Мне и по мелочи было бы насрать, если бы не этот мелкий, но уже похожий на меня пацанёнок, для которого мне хотелось всё-же другого образа жизни и другой судьбы, нежели та, что уготована ему традиционным эдемским воспитанием в этом медленно, но верно деградирующем городе. Одна надежда – на наследственность. И Аришат, помнится, в ту заваруху дала копоти, и я хулиган ещё тот, так что не в кого, вроде бы, парню рохлей вырасти. А со временем чего-нибудь и придумаем. В конце концов, наша колония рядом, можно сказать. Я для чего во второй раз через Атлантику попёрся? Чтоб развитие ейное в нужном направлении организовать, а не так, как тут у этих, млять, деградантов. Ведь не о единицах в данном случае речь, а о массовке, которая рулит всюду. И если массовка ни на что не годна, против этого бессильны даже самые толковые единицы, и те из них, которые поумнее, всё это прекрасно понимают и тянутся к себе подобным – то-то Аришат в тот раз моментально глаз на меня положила.

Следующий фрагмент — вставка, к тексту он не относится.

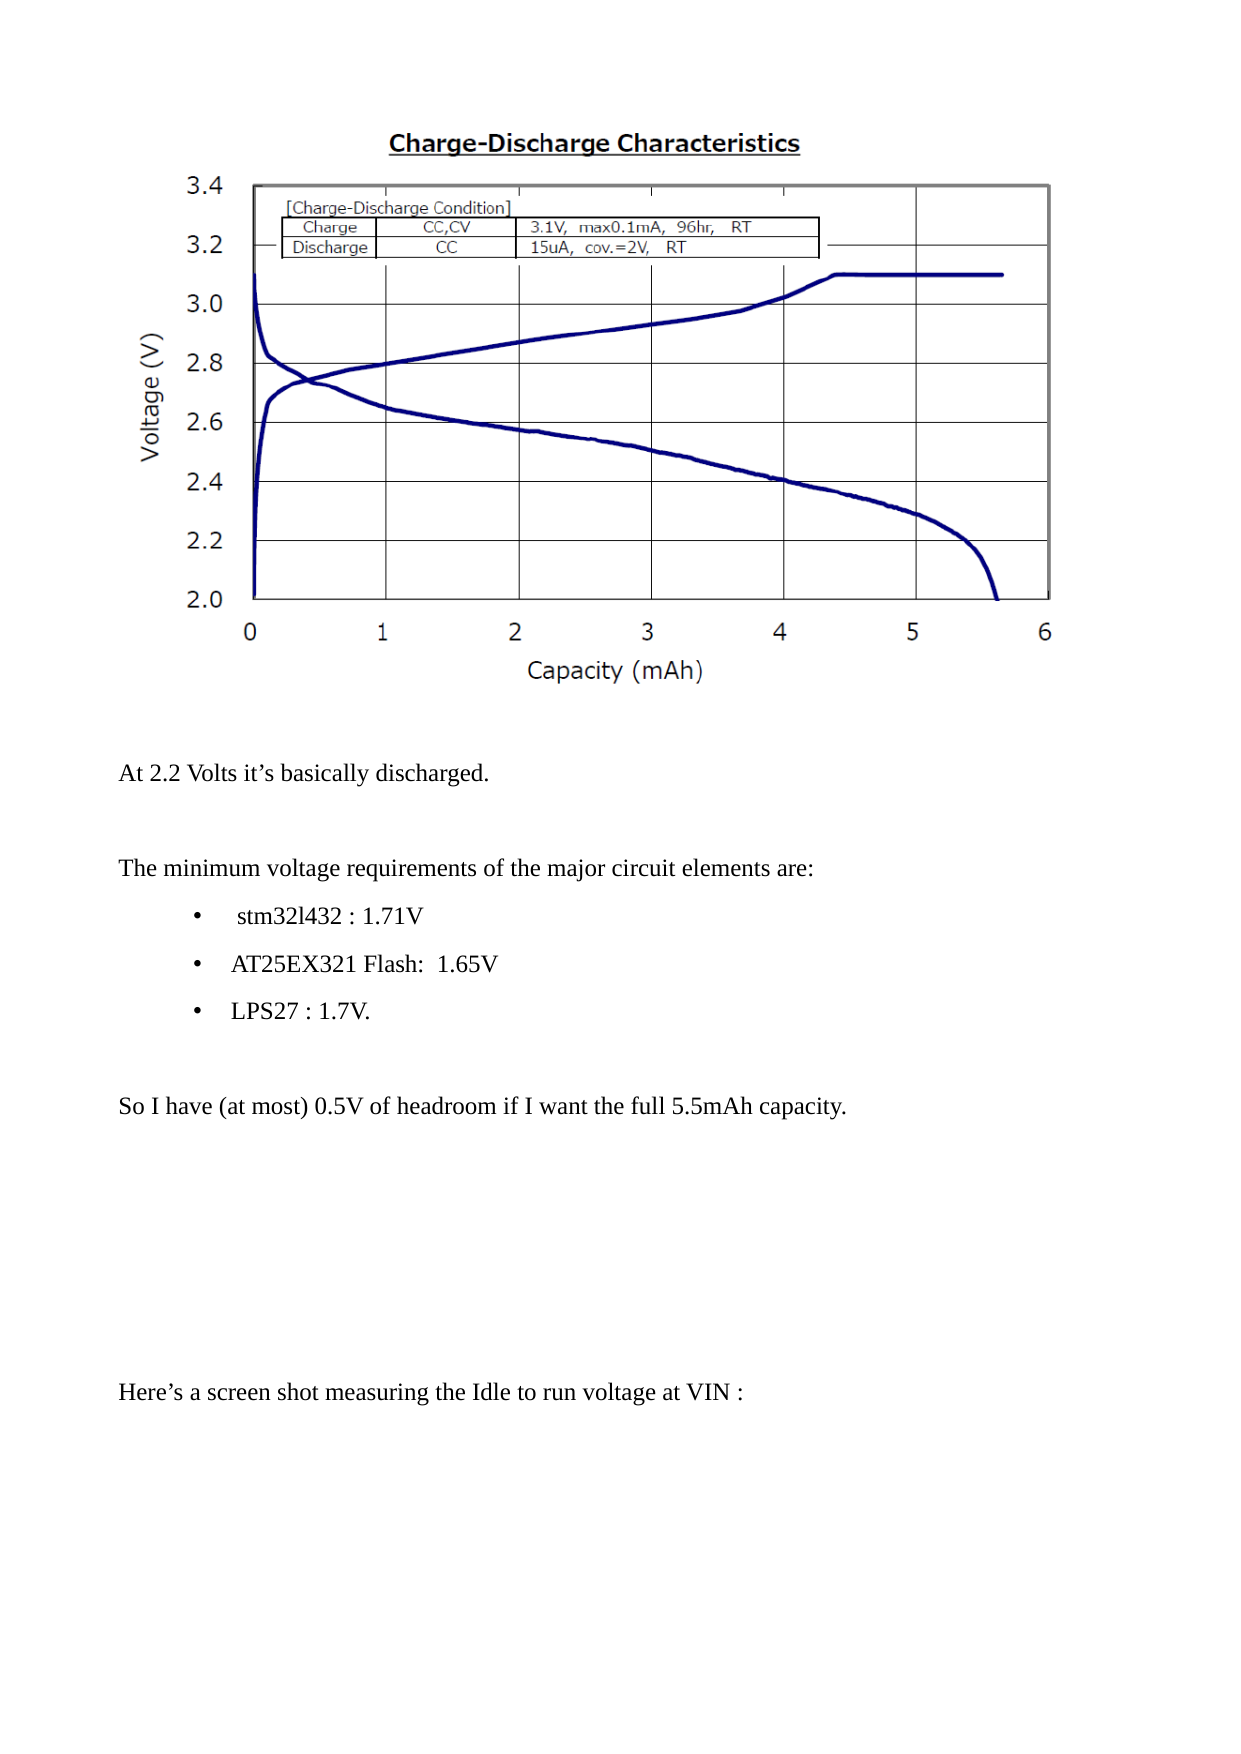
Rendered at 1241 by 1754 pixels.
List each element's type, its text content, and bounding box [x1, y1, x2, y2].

В порт она при нашем прибытии, конечно, не примчалась – невместно такое для верховной жрицы Астарты, но к отцу направилась – ага, типа погостить – в тот же вечер. И уж там-то, вдали от лишних глаз и ушей, сразу же на шею кинулась, и не стал нам как-то помехой, как и в тот раз, ни мой хреновенький финикийский, ни её абсолютно нулевой турдетанский. Мы ж не философские диспуты с ней вели и не богословские, на которые мне тем более насрать, не проблему глобального потепления или похолодания обсуждали, даже не политику и демографию, ни глобальную, ни одного отдельно взятого античного полиса. Мы с ней вообще не болтовнёй, а делом занялись практически сразу – хорошим делом после долгого плавания и хозяйственно-административных хлопот. Ну, в смысле, когда наедине остались, конечно.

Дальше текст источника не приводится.